Directive A: Filter the entries below and copy each line that contains the string "fontname".

Friday, April 15, 2016

Heads Will Roll! Plus, Markiplier: Four Years of YouTube!

   Posts lately: effort put into them- decreasing; pageviews- declining. Yesterday's post, putting time/effort into it, hits go back up, even though only a very few were received for that particular post. Either a coincidence, or a magic Fisher King type deal.

   Not that hits matter really; it's not like I even want to make money off of doing this...

   Downloaded Adobe Animate (The Animation Program Formerly Known as Flash) today, now that my Adobe Creative Cloud (CC) opens up when I tell it to (it hasn't been doing that lately for some reason, and so I could only open up Adobe programs I'd already downloaded, and even for those couldn't receive any updates.) I haven't actually touched Flash since high school, once for about five minutes, and being horribly confused by it and never touching it since. I've learned a lot about animation since then, viewed some tutorials, learned how to navigate and everything, and I'm already laying down some slick smooth motion picture. Watch this head roll (oh Pathos!):


   Outta sight.

   Okay, getting along with it. Markiplier's video of a few days ago, reflecting on how YouTube has changed ever since he started his channel four years ago (holy crap, this blog has been around longer than Mark Fischbach has been on YouTube!), the change of focus from YouTube as a platform for content creators to make content, to a platform for content creators to make money off of content, the drama and inter-channel sniping caused thereby, has spun my wheels. About, a lot of things- including things that I'd meant to post about earlier in the week!

Material to process:

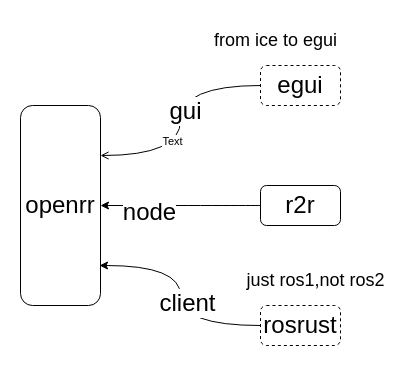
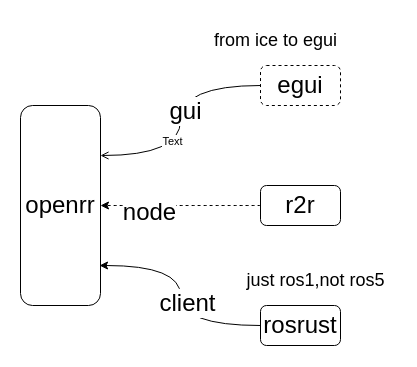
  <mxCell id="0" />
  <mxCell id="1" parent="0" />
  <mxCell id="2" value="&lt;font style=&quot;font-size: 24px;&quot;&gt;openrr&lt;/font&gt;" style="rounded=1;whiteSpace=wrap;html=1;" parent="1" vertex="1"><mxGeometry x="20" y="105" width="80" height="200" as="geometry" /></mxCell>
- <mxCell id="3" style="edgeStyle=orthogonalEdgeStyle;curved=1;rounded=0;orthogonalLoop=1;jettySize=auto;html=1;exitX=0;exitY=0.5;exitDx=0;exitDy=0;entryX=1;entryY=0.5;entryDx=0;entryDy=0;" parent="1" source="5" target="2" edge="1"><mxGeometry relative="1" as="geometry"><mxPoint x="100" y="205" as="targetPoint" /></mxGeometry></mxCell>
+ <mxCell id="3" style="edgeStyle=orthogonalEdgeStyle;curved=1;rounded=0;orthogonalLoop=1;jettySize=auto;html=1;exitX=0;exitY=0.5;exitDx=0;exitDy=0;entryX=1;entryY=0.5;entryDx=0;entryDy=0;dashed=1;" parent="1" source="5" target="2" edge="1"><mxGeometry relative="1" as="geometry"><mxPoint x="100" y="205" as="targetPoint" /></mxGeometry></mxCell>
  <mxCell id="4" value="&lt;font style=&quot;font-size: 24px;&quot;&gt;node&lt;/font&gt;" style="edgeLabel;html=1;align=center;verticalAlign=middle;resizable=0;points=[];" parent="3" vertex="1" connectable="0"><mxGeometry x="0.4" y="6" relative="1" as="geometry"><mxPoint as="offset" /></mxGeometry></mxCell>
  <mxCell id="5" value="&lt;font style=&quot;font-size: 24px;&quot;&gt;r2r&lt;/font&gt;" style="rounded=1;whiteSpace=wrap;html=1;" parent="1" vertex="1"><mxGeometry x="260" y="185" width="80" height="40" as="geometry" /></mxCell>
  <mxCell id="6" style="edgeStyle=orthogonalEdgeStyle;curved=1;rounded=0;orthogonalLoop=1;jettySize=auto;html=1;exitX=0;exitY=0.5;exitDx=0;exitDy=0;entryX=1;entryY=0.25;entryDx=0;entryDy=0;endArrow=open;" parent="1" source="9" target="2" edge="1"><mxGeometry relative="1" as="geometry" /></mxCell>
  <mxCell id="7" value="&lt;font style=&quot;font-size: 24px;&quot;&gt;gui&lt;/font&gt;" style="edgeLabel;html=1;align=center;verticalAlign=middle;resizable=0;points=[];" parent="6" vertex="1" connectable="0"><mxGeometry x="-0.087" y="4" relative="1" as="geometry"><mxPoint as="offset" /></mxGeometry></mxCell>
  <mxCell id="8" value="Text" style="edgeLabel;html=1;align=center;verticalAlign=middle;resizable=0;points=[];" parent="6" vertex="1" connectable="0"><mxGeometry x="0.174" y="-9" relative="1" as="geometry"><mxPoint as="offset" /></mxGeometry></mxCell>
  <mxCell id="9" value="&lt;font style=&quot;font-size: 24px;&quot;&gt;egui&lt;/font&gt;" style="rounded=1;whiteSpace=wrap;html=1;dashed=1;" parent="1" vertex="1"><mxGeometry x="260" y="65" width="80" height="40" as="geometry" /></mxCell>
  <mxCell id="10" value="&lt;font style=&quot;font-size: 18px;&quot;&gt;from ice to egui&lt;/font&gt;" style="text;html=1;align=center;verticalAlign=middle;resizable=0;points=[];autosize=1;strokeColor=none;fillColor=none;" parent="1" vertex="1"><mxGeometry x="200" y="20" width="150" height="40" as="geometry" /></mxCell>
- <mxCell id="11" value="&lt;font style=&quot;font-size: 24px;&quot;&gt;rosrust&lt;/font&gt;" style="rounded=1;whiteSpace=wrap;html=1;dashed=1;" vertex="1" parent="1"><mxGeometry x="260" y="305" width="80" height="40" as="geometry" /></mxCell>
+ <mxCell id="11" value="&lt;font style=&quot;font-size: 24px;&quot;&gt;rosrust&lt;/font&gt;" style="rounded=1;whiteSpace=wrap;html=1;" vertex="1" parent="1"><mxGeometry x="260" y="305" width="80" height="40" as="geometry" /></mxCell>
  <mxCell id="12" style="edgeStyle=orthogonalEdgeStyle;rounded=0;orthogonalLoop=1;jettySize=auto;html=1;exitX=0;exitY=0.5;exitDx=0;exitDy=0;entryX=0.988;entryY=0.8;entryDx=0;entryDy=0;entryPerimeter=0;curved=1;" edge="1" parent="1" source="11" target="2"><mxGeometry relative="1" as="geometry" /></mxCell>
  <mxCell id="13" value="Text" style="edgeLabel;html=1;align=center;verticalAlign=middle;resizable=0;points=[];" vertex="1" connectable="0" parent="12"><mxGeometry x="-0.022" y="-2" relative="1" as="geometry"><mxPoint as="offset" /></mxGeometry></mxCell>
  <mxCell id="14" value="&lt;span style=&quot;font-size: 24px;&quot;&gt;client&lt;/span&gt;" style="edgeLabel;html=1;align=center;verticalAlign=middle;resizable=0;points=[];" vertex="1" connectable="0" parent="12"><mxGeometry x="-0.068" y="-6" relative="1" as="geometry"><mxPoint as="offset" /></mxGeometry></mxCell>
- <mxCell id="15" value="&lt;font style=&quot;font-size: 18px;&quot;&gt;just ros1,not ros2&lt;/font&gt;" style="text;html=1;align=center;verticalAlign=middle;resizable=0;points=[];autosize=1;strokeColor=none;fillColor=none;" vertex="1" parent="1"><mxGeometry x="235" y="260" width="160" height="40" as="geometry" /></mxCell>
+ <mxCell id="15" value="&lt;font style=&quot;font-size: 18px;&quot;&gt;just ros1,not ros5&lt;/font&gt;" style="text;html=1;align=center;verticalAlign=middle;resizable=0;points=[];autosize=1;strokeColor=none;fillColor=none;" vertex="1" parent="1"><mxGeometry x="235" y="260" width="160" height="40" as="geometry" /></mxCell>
* * *
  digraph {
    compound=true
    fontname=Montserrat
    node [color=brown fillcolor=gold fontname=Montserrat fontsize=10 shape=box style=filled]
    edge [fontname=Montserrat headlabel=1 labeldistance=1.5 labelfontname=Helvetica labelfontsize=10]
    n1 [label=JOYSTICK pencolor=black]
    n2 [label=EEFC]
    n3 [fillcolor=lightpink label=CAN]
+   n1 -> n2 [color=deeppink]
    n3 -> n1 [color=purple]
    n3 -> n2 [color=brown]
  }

Directive B: Transcribe the blog post from "Posts lately: effort" to "of doing this...".

Task response A:
    fontname=Montserrat
    node [color=brown fillcolor=gold fontname=Montserrat fontsize=10 shape=box style=filled]
    edge [fontname=Montserrat headlabel=1 labeldistance=1.5 labelfontname=Helvetica labelfontsize=10]

Task response B:
Posts lately: effort put into them- decreasing; pageviews- declining. Yesterday's post, putting time/effort into it, hits go back up, even though only a very few were received for that particular post. Either a coincidence, or a magic Fisher King type deal.

   Not that hits matter really; it's not like I even want to make money off of doing this...